The overall structure of the Puerto Rican Constitution is similar to the U.S. document, as it contains various Articles of organization and a Bill of Rights. While most of the enumerated rights echo the American original, such as freedom of speech, assembly, press, and religion, there are individual instances where the rights receive more definition. Notably, this includes direct language on discrimination in Section 1 of Article 2. It reads: “The dignity of the human being is inviolable. All men are equal before the law. No discrimination shall be made on account of race, color, sex, birth, social origin or condition, or political or religious ideas. Both the laws and the system of public education shall embody these principles of essential human equality.” One interesting omission is that the document lacks rights guaranteeing a trial by jury.

The constitution display at San Juan, Puerto Rico
The Constitution of Puerto Rico on display at the Capitol in San Juan. (Photo by Carlo Giovannetti; Wikimedia Commons via Creative Commons Attribution-Share Alike 3.0 Unported license.).

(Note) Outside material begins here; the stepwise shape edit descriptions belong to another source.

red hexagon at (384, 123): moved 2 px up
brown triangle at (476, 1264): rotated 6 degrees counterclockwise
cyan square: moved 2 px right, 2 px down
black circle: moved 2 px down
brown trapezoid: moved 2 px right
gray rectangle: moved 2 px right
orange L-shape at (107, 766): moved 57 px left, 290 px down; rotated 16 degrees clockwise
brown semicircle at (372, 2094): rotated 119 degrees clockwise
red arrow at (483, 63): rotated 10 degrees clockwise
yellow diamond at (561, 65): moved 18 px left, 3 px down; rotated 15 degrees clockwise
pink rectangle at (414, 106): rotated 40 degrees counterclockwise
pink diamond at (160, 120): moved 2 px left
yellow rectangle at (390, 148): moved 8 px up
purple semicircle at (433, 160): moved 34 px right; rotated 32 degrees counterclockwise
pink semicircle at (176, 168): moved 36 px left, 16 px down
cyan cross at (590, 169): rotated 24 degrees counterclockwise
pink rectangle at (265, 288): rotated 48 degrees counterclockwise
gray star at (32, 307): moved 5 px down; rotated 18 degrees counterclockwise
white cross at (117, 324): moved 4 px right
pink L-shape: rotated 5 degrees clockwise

Education also receives strong support in the fifth section of Article 2. Notably, it establishes that school should be free and secular; it reads in part, “Every person has the right to an education which shall be directed to the full development of the human personality and to the strengthening of respect for human rights and fundamental freedoms. There shall be a system of free and wholly non-sectarian public education. Instruction in the elementary and secondary schools shall be free and shall be compulsory in the elementary schools to the extent permitted by the facilities of the state.”

The annual celebration of the Constitution includes a ceremony in Old San Juan and a reading of the Preamble to the Constitution. It’s been a rough year for the island. Last summer, CBS News covered the turmoil-laded process behind the re-establishment of the island’s damaged power grid. And just last night, the governor resigned after mass protests that came in the wake of investigators finding “five offenses that constituted grounds for impeachment.” His resignation is effective on August 2.

Writer Marco Lopez believes that Rosselló’s resignation represents hope. Lopez, who worked on Puerto Rico Strong: A Comics Anthology Supporting Puerto Rico Disaster Relief and Recovery, which won an Eisner Award (the comics Oscar) at Comic-Con International: San Diego last week, says, “It means a brighter future. A new beginning. A new perspective . . . Puerto Rico and its citizens have shown that they’re in charge of their path in life and the island’s future and know where to take it. That they won’t stand by and let anyone disrespect them.”

The identity of the next governor isn’t the only lingering question about Puerto Rico. Legislation currently making its way through Congress, , H.R. 1965: Puerto Rico Admission Act, would make Puerto Rico a state if successful; 97 percent of voters (23% of the 3.3 million citizens cast ballots) there voted in favor of statehood in a referendum in 2017. Over 120 years after the United States arrived in Puerto Rico, it remains possible that Puerto Rico could finally arrive in the States.